4. El valle de la vida

A mediados del siglo XIX, en el Neandertal (el valle de Neander), una región calcárea en el estado alemán de Renania del Norte-Westfalia, se halló un inusual grupo de fósiles de homínidos en una cantera. Poco después, el naturalista Johann Carl Fuhlrott y el anatomista Hermann Schaaffhausen declararon que debían provenir de una especie humana extinta. Esto ocurrió en 1859, el mismo año en el que Charles Darwin y Alfred Wallace anunciaron sus respectivas teorías sobre la selección natural. En la década siguiente, el propio Darwin sostendría entre sus manos un cráneo de neandertal; no obstante, lo único que se sabe que dijo al respecto es que le pareció “maravilloso”, pues siempre prefirió mantener una postura reticente ante el tema de la evolución humana. Sin embargo, la tecnología genética del siglo XXI nos ha permitido echar un vistazo al pasado de formas que antes eran impensables y, al igual que las tribus de artistas neandertales que construyeron en las cavernas círculos vidriados con fuego, al investigar qué somos y cómo llegamos a serlo podemos hacer un mapa de nuestras hélices en forma de espiral y de su evolución a través de la historia.

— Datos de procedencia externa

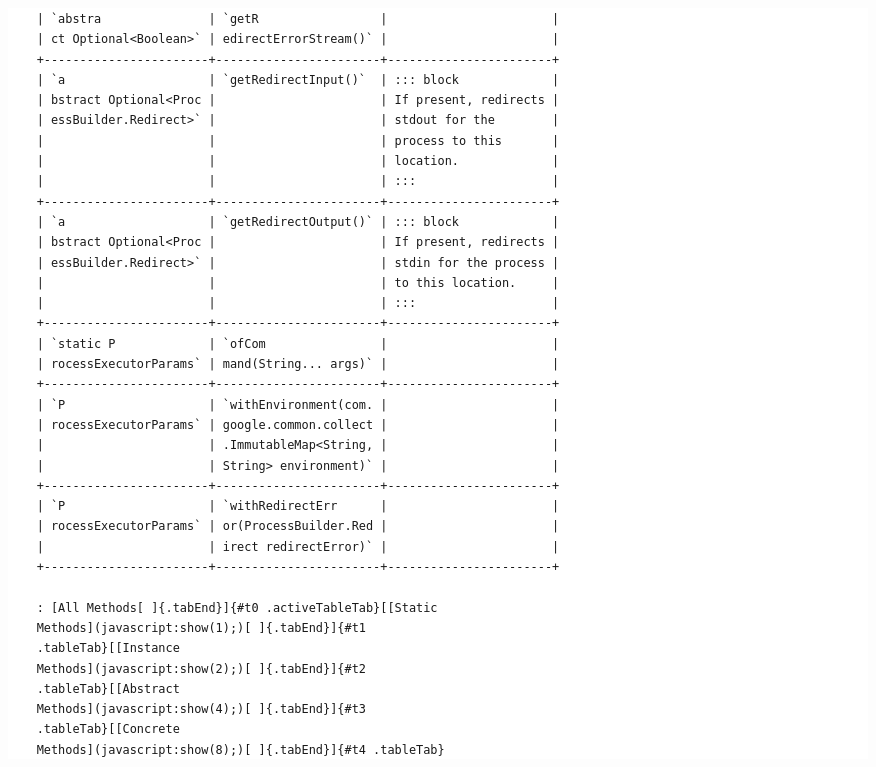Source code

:         | `abstra               | `getR                 |                       |
        | ct Optional<Boolean>` | edirectErrorStream()` |                       |
        +-----------------------+-----------------------+-----------------------+
        | `a                    | `getRedirectInput()`  | ::: block             |
        | bstract Optional<Proc |                       | If present, redirects |
        | essBuilder.Redirect>` |                       | stdout for the        |
        |                       |                       | process to this       |
        |                       |                       | location.             |
        |                       |                       | :::                   |
        +-----------------------+-----------------------+-----------------------+
        | `a                    | `getRedirectOutput()` | ::: block             |
        | bstract Optional<Proc |                       | If present, redirects |
        | essBuilder.Redirect>` |                       | stdin for the process |
        |                       |                       | to this location.     |
        |                       |                       | :::                   |
        +-----------------------+-----------------------+-----------------------+
        | `static P             | `ofCom                |                       |
        | rocessExecutorParams` | mand​(String... args)` |                       |
        +-----------------------+-----------------------+-----------------------+
        | `P                    | `withEnvironment​(com. |                       |
        | rocessExecutorParams` | google.common.collect |                       |
        |                       | .ImmutableMap<String, |                       |
        |                       | ​String> environment)` |                       |
        +-----------------------+-----------------------+-----------------------+
        | `P                    | `withRedirectErr      |                       |
        | rocessExecutorParams` | or​(ProcessBuilder.Red |                       |
        |                       | irect redirectError)` |                       |
        +-----------------------+-----------------------+-----------------------+

        : [All Methods[ ]{.tabEnd}]{#t0 .activeTableTab}[[Static
        Methods](javascript:show(1);)[ ]{.tabEnd}]{#t1
        .tableTab}[[Instance
        Methods](javascript:show(2);)[ ]{.tabEnd}]{#t2
        .tableTab}[[Abstract
        Methods](javascript:show(4);)[ ]{.tabEnd}]{#t3
        .tableTab}[[Concrete
        Methods](javascript:show(8);)[ ]{.tabEnd}]{#t4 .tableTab}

Al parecer, seguimos teniendo mucho en común con los neandertales. Por ejemplo, los anillos de Bruniquel son indicio de un deseo compartido de expresión trascendental, mientras que los cráneos de Le Moustier y Kaprina podrían ser indicativos del deseo de ser recordados y quizá también de honrar a los muertos, aunque por otro lado podrían ser interpretados como evidencia de la incesante crueldad que ejercemos contra nuestros pares. No obstante, lo que es un hecho es que compartimos con ellos el impulso de explorar el mundo tanto como sea posible, ya sea atravesando los inhóspitos y enormes parajes de la Europa del Pleistoceno o recorriendo larguísimas secuencias numéricas en una pantalla en busca de fantasmas ancestrales presentes en nuestra propia sangre. El hecho de que en menos de una década se haya revelado tanto sobre nuestro linaje neandertal y denisovano a partir de tan pocos fósiles nos hace pensar que hubo mucha más mezcolanza e hibridación de lo que podríamos suponer. Siendo así, ¿qué otras cosas seguirán ocultas en nuestro interior, a la espera de que alguien las descubra?